How to complete this task:
Repeat every one of the following items line for line, with no changes, and leave the pictures out of your reply.

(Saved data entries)
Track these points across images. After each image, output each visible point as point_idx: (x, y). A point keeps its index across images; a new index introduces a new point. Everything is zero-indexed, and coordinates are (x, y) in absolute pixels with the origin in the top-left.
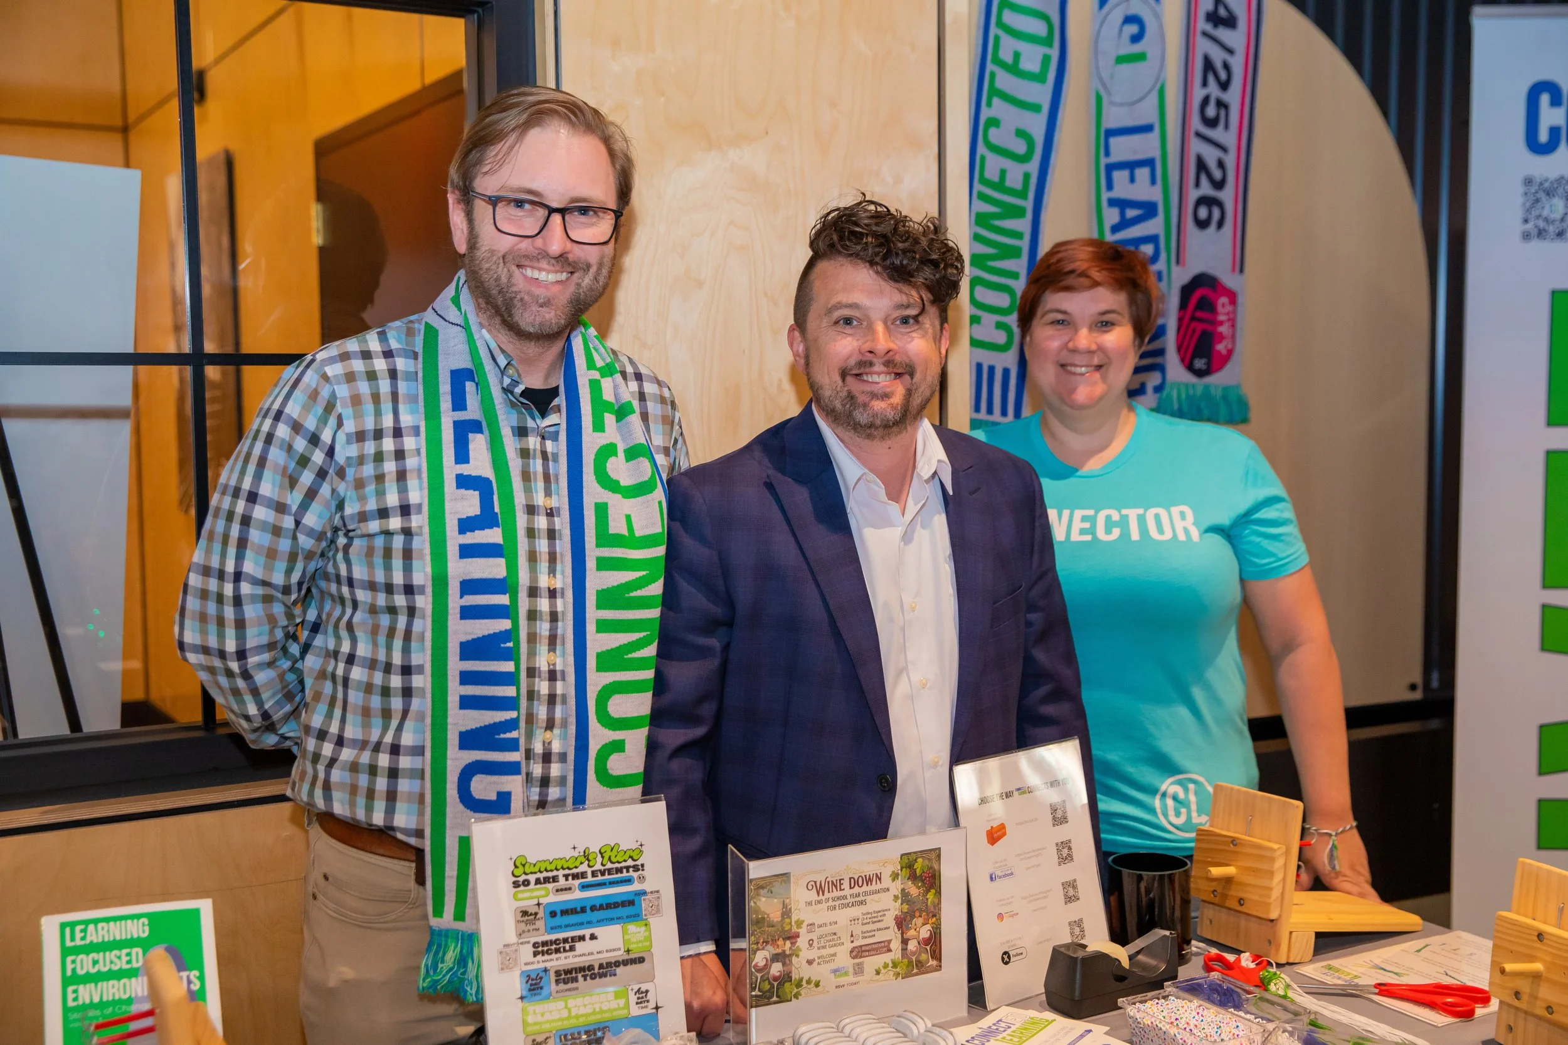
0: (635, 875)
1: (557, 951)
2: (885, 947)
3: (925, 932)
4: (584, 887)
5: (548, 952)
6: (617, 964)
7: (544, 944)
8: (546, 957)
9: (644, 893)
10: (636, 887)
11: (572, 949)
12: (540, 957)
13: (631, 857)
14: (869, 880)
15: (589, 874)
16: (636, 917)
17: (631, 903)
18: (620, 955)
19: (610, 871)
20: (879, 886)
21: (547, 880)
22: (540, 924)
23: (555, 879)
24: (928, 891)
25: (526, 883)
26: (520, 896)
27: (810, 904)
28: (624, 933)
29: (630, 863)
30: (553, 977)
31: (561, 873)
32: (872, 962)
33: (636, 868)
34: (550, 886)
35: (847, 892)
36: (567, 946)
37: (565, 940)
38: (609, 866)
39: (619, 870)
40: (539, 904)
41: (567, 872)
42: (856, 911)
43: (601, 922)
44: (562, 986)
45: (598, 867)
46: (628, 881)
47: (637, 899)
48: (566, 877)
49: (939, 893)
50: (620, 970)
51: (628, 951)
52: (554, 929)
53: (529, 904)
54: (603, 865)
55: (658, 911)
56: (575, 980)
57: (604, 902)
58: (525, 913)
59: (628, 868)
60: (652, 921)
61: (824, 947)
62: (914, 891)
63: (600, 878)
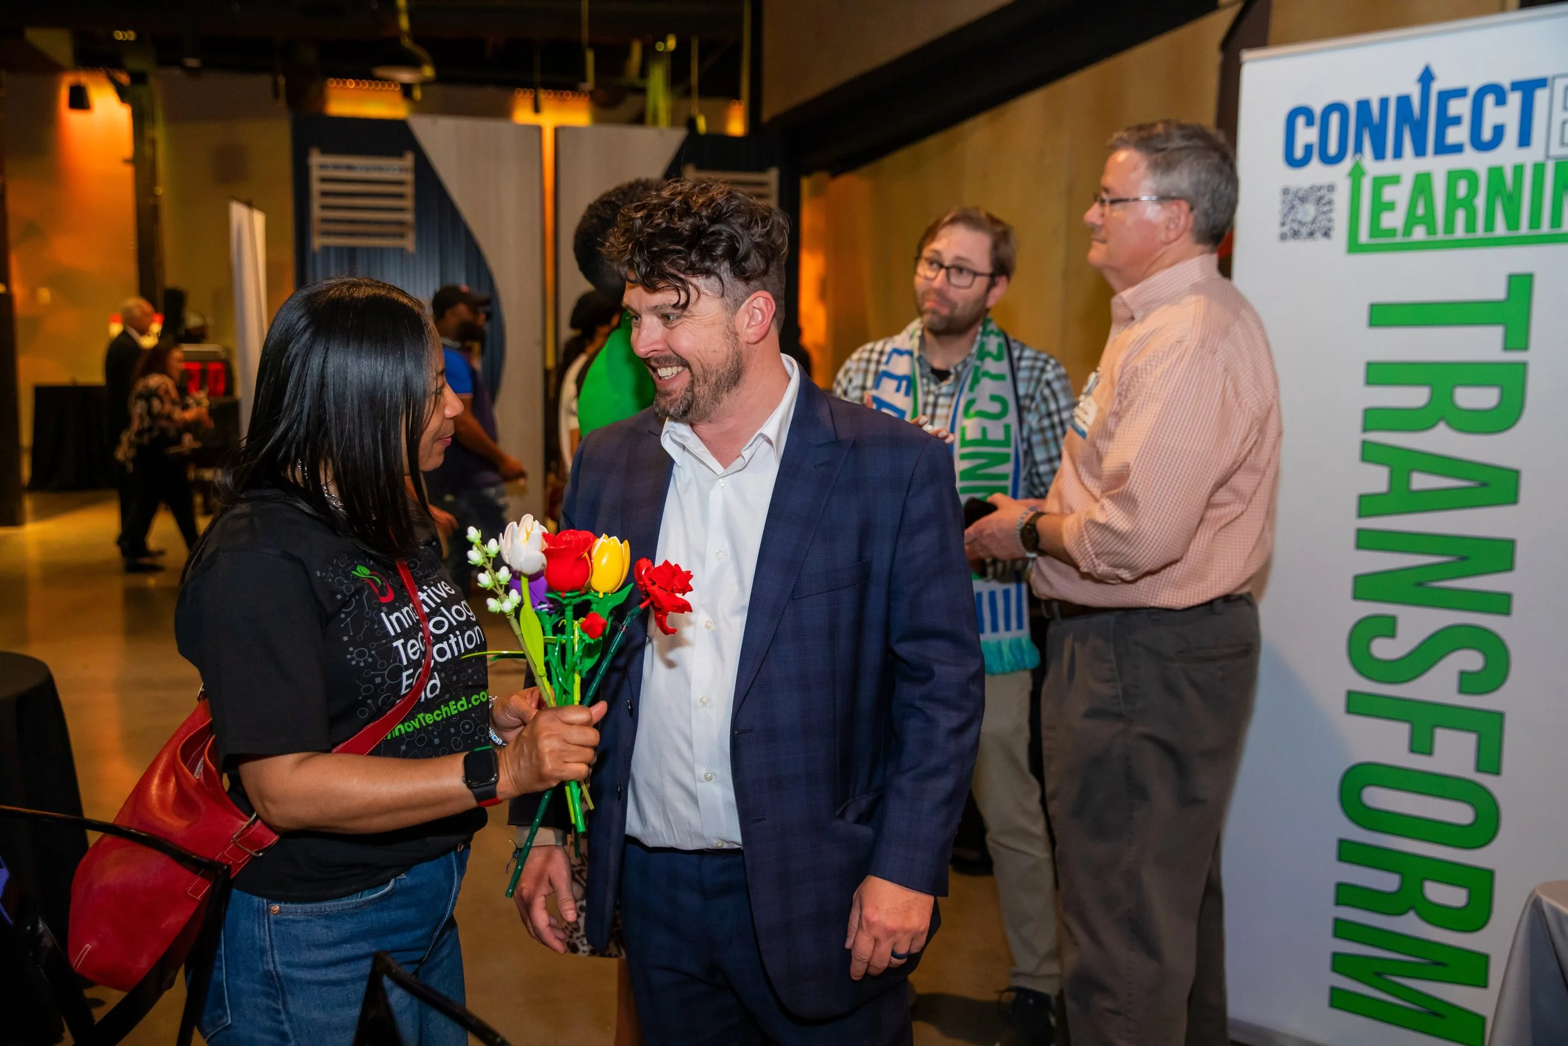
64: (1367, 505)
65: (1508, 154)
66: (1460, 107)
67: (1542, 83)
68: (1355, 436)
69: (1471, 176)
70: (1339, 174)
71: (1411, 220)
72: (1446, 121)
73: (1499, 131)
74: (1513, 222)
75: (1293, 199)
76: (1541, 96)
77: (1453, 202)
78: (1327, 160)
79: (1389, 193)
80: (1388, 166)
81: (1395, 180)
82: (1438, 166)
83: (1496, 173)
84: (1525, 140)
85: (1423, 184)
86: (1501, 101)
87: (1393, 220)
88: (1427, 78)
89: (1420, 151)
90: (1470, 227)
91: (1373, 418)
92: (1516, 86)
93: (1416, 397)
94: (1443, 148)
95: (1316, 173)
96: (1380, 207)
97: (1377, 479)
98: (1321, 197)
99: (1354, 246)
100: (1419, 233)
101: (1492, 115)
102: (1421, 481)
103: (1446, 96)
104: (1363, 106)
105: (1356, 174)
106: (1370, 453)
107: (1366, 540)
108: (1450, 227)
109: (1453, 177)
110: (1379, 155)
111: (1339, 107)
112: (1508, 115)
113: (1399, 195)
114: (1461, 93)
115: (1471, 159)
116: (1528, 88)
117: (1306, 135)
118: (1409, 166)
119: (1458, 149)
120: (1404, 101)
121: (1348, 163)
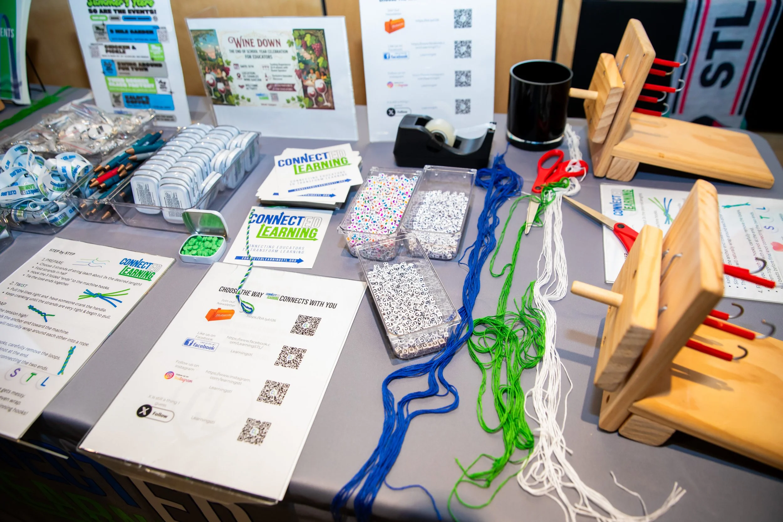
0: (152, 16)
1: (117, 52)
2: (292, 88)
3: (320, 84)
4: (126, 19)
5: (113, 52)
6: (148, 65)
7: (110, 47)
8: (112, 54)
9: (157, 27)
10: (152, 23)
11: (124, 52)
12: (109, 54)
13: (148, 5)
14: (272, 44)
15: (127, 12)
16: (155, 41)
17: (151, 32)
18: (148, 60)
19: (138, 12)
20: (279, 48)
21: (105, 11)
22: (106, 36)
23: (109, 11)
24: (318, 57)
25: (95, 11)
26: (94, 18)
27: (232, 51)
28: (150, 48)
29: (148, 8)
30: (117, 66)
31: (112, 8)
32: (284, 95)
33: (152, 12)
34: (108, 15)
35: (256, 48)
36: (122, 50)
37: (120, 47)
38: (137, 8)
39: (142, 12)
40: (104, 25)
41: (115, 8)
42: (267, 62)
43: (137, 40)
44: (122, 71)
45: (131, 8)
46: (148, 19)
47: (154, 30)
48: (115, 11)
49: (326, 58)
50: (150, 68)
51: (153, 59)
52: (113, 40)
53: (99, 23)
54: (133, 7)
55: (167, 39)
56: (128, 69)
57: (137, 29)
58: (97, 28)
59: (147, 11)
60: (164, 44)
61: (248, 80)
62: (307, 56)
63: (132, 15)
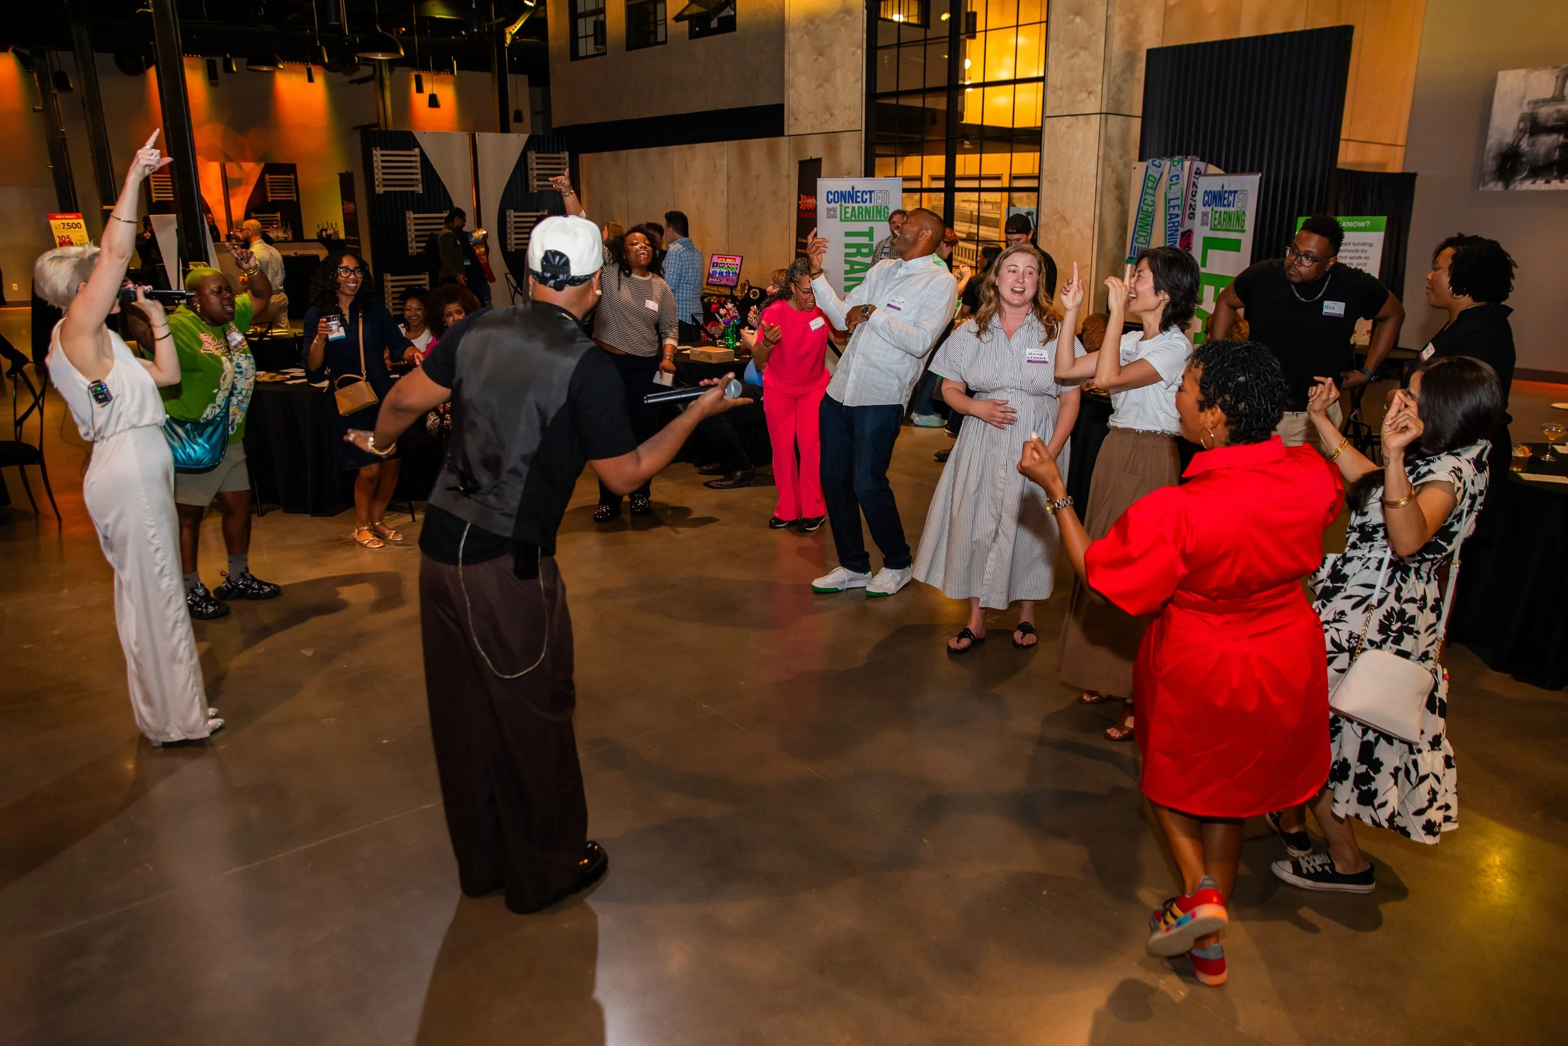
64: (846, 272)
65: (868, 204)
66: (859, 194)
67: (873, 191)
68: (843, 258)
69: (862, 208)
70: (837, 206)
71: (852, 216)
72: (857, 197)
73: (866, 199)
74: (869, 217)
75: (829, 210)
76: (873, 194)
77: (859, 213)
78: (835, 202)
79: (847, 210)
80: (847, 205)
81: (848, 207)
82: (856, 205)
83: (866, 207)
84: (871, 202)
85: (853, 208)
86: (866, 194)
87: (848, 215)
88: (853, 188)
89: (853, 202)
90: (862, 217)
91: (847, 255)
92: (869, 191)
93: (854, 250)
94: (857, 202)
95: (833, 205)
96: (846, 213)
97: (848, 267)
98: (834, 210)
99: (841, 220)
100: (853, 218)
101: (865, 197)
102: (856, 267)
103: (857, 192)
104: (842, 192)
105: (841, 206)
106: (846, 262)
107: (846, 279)
108: (859, 217)
109: (859, 208)
110: (845, 202)
111: (837, 192)
112: (867, 197)
113: (849, 210)
114: (859, 192)
115: (862, 204)
116: (871, 192)
117: (831, 197)
118: (851, 205)
119: (859, 202)
120: (849, 192)
121: (839, 203)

Solution to the exercise:
Track these points across images. After each image, output each visible point as point_idx: (x, y). A point keeps its index across images; a new index introduces a new point. Everything is zero-indexed, and coordinates are (x, y) in absolute pixels with the origin in the top-left.
0: (635, 875)
1: (557, 951)
2: (885, 947)
3: (925, 932)
4: (584, 887)
5: (548, 952)
6: (617, 964)
7: (544, 944)
8: (546, 957)
9: (644, 893)
10: (636, 887)
11: (572, 949)
12: (540, 957)
13: (631, 857)
14: (869, 880)
15: (589, 874)
16: (636, 917)
17: (631, 903)
18: (620, 955)
19: (610, 871)
20: (879, 886)
21: (547, 880)
22: (540, 924)
23: (555, 879)
24: (928, 891)
25: (526, 883)
26: (520, 896)
27: (810, 904)
28: (624, 933)
29: (630, 863)
30: (553, 977)
31: (561, 873)
32: (872, 962)
33: (636, 868)
34: (550, 886)
35: (847, 892)
36: (567, 946)
37: (565, 940)
38: (609, 866)
39: (619, 870)
40: (539, 904)
41: (567, 872)
42: (856, 911)
43: (601, 922)
44: (562, 986)
45: (598, 867)
46: (628, 881)
47: (637, 899)
48: (566, 877)
49: (939, 893)
50: (620, 970)
51: (628, 951)
52: (554, 929)
53: (529, 904)
54: (603, 865)
55: (658, 911)
56: (575, 980)
57: (604, 902)
58: (525, 913)
59: (628, 868)
60: (652, 921)
61: (824, 947)
62: (914, 891)
63: (600, 878)
64: (1367, 505)
65: (1508, 154)
66: (1460, 107)
67: (1542, 83)
68: (1355, 436)
69: (1471, 176)
70: (1339, 174)
71: (1411, 220)
72: (1446, 121)
73: (1499, 131)
74: (1513, 222)
75: (1293, 199)
76: (1541, 96)
77: (1453, 202)
78: (1327, 160)
79: (1389, 193)
80: (1388, 166)
81: (1395, 180)
82: (1438, 166)
83: (1496, 173)
84: (1525, 140)
85: (1423, 184)
86: (1501, 101)
87: (1393, 220)
88: (1427, 78)
89: (1420, 151)
90: (1470, 227)
91: (1373, 418)
92: (1516, 86)
93: (1416, 397)
94: (1443, 148)
95: (1316, 173)
96: (1380, 207)
97: (1377, 479)
98: (1321, 197)
99: (1354, 246)
100: (1419, 233)
101: (1492, 115)
102: (1421, 481)
103: (1446, 96)
104: (1363, 106)
105: (1356, 174)
106: (1370, 453)
107: (1366, 540)
108: (1450, 227)
109: (1453, 177)
110: (1379, 155)
111: (1339, 107)
112: (1508, 115)
113: (1399, 195)
114: (1461, 93)
115: (1471, 159)
116: (1528, 88)
117: (1306, 135)
118: (1409, 166)
119: (1458, 149)
120: (1404, 101)
121: (1348, 163)
0: (152, 16)
1: (117, 52)
2: (292, 88)
3: (320, 84)
4: (126, 19)
5: (113, 52)
6: (148, 65)
7: (110, 47)
8: (112, 54)
9: (157, 27)
10: (152, 23)
11: (124, 52)
12: (109, 54)
13: (148, 5)
14: (272, 44)
15: (127, 12)
16: (155, 41)
17: (151, 32)
18: (148, 60)
19: (138, 12)
20: (279, 48)
21: (105, 11)
22: (106, 36)
23: (109, 11)
24: (318, 57)
25: (95, 11)
26: (94, 18)
27: (232, 51)
28: (150, 48)
29: (148, 8)
30: (117, 66)
31: (112, 8)
32: (284, 95)
33: (152, 12)
34: (108, 15)
35: (256, 48)
36: (122, 50)
37: (120, 47)
38: (137, 8)
39: (142, 12)
40: (104, 25)
41: (115, 8)
42: (267, 62)
43: (137, 40)
44: (122, 71)
45: (131, 8)
46: (148, 19)
47: (154, 30)
48: (115, 11)
49: (326, 58)
50: (150, 68)
51: (153, 59)
52: (113, 40)
53: (99, 23)
54: (133, 7)
55: (167, 39)
56: (128, 69)
57: (137, 29)
58: (97, 28)
59: (147, 11)
60: (164, 44)
61: (248, 80)
62: (307, 56)
63: (132, 15)
64: (846, 272)
65: (868, 204)
66: (859, 194)
67: (873, 191)
68: (843, 258)
69: (862, 208)
70: (837, 206)
71: (852, 216)
72: (857, 197)
73: (866, 199)
74: (869, 217)
75: (829, 210)
76: (873, 194)
77: (859, 213)
78: (835, 202)
79: (847, 210)
80: (847, 205)
81: (848, 207)
82: (856, 205)
83: (866, 207)
84: (871, 202)
85: (853, 208)
86: (866, 194)
87: (848, 215)
88: (853, 188)
89: (853, 202)
90: (862, 217)
91: (847, 255)
92: (869, 191)
93: (854, 250)
94: (857, 202)
95: (833, 205)
96: (846, 213)
97: (848, 267)
98: (834, 210)
99: (841, 220)
100: (853, 218)
101: (865, 197)
102: (856, 267)
103: (857, 192)
104: (842, 192)
105: (841, 206)
106: (846, 262)
107: (846, 279)
108: (859, 217)
109: (859, 208)
110: (845, 202)
111: (837, 192)
112: (867, 197)
113: (849, 210)
114: (859, 192)
115: (862, 204)
116: (871, 192)
117: (831, 197)
118: (851, 205)
119: (859, 202)
120: (849, 192)
121: (839, 203)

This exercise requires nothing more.